Given the immense harm they cause, it’s imperative for founders and executives to begin the process of disarming, disrupting, and dismantling the constant onslaught of microaggressions with anti-racism intervention strategies.
In “Disarming Racial Microaggressions: Microintervention Strategies for Targets, White Allies, and Bystanders” (2019), Columbia University Professor of Counseling Psychology Derald Sue describes “microinterventions” that we can take as white allies to support, encourage, and reassure our Black colleagues that we are with them. Microinterventions are interpersonal tools that are intended to counteract microaggressions by subtly or overtly challenging and educating the perpetrator.
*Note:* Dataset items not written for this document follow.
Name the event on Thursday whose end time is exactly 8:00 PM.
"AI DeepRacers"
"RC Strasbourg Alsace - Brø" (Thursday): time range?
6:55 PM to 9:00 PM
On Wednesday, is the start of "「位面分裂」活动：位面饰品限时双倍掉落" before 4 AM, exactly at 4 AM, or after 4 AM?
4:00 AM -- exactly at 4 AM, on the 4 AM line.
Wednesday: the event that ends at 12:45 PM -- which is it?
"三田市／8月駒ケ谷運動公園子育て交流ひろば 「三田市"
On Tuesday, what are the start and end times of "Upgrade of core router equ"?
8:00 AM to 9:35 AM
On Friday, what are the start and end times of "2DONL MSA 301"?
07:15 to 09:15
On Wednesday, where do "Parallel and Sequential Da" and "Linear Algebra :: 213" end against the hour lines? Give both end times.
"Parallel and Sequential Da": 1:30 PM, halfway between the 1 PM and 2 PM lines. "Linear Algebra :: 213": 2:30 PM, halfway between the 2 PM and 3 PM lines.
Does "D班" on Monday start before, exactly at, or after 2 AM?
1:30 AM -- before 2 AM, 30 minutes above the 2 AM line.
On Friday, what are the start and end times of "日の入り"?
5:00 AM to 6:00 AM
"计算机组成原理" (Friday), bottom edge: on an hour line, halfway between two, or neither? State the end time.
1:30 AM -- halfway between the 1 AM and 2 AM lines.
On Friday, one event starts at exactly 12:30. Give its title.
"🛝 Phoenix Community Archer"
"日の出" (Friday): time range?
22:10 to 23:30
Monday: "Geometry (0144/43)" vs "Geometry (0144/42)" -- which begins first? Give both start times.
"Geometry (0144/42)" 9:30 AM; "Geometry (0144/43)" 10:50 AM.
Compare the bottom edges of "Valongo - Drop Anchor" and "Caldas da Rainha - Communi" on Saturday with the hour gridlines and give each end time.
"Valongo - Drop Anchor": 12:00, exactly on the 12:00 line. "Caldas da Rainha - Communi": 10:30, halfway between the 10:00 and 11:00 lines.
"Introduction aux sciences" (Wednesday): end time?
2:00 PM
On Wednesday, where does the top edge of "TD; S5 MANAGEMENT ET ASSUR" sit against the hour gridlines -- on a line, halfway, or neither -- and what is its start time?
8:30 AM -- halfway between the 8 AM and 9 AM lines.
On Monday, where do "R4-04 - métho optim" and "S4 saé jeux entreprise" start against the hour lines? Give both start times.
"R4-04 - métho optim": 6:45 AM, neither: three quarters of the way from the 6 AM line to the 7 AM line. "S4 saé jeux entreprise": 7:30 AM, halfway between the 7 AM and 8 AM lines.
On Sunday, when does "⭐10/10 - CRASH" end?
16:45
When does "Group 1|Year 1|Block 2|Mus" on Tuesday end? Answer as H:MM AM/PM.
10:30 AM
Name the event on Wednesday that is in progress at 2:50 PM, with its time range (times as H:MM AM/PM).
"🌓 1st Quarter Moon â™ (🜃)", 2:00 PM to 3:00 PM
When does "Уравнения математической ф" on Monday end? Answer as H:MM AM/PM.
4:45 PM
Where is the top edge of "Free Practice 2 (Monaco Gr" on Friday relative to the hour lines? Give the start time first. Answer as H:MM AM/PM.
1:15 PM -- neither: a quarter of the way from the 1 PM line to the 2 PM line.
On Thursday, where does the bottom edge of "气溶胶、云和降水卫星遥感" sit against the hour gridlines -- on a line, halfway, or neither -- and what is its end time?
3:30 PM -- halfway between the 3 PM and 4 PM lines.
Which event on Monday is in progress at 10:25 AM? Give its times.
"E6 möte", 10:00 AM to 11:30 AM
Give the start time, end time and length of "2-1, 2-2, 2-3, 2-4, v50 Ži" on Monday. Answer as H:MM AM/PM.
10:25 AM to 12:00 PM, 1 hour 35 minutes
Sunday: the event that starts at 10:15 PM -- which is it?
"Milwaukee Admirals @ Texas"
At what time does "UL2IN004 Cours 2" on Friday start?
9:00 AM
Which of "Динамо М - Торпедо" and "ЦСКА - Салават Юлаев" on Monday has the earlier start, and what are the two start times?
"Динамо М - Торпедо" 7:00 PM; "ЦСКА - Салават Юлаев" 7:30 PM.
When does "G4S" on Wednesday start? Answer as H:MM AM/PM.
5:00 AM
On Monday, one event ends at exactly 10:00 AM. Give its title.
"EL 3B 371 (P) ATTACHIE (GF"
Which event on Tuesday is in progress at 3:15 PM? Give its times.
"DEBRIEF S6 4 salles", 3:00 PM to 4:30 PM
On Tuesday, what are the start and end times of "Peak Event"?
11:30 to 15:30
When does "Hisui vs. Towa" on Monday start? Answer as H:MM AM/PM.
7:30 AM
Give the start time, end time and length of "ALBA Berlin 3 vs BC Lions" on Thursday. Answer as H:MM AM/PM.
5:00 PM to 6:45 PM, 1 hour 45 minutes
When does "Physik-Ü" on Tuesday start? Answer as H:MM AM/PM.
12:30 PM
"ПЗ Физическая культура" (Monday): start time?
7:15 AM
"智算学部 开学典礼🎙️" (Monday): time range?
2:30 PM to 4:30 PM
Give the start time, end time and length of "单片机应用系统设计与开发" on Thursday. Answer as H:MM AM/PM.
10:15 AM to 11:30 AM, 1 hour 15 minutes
White ally training involves teaching how to use microinterventions that target microaggressions. For example, making the “invisible” visible to the perpetrator through challenging stereotypes or expressing disagreement, pointing out commonalities, and educating. As much as microaggressions are laced with unconscious bias, microinterventions, on the other hand, are conscious acts that powerfully counter – and can be learned.
As a licensed psychologist and Certified Gottman Therapist, I operate at the intersection of couples therapy and executive coaching. In the Gottman Method, the goal of conflict between couples is not always resolution—it’s greater understanding. We can apply the same model to workplace relationships.
The process of greater understanding in your organization begins with dialogue where employees can feel safe enough to both identify and share their true feelings. Change starts at the individual level, asking “How can I do better?” and “How can I be better?”
If you’re not sure how to address racism in your organization, truly listening and then validating an experienced reality — a microintervention— is a good start. As white allies, we can do our best to understand, even though we will never truly know what it’s like to feel marginalized because of the color of our skin.
Listening may make us feel uncomfortable at times, so much so that we may want to run away, or may freeze or may even get angry, but it is through listening and then validating — a basic relational process — that positive change can begin.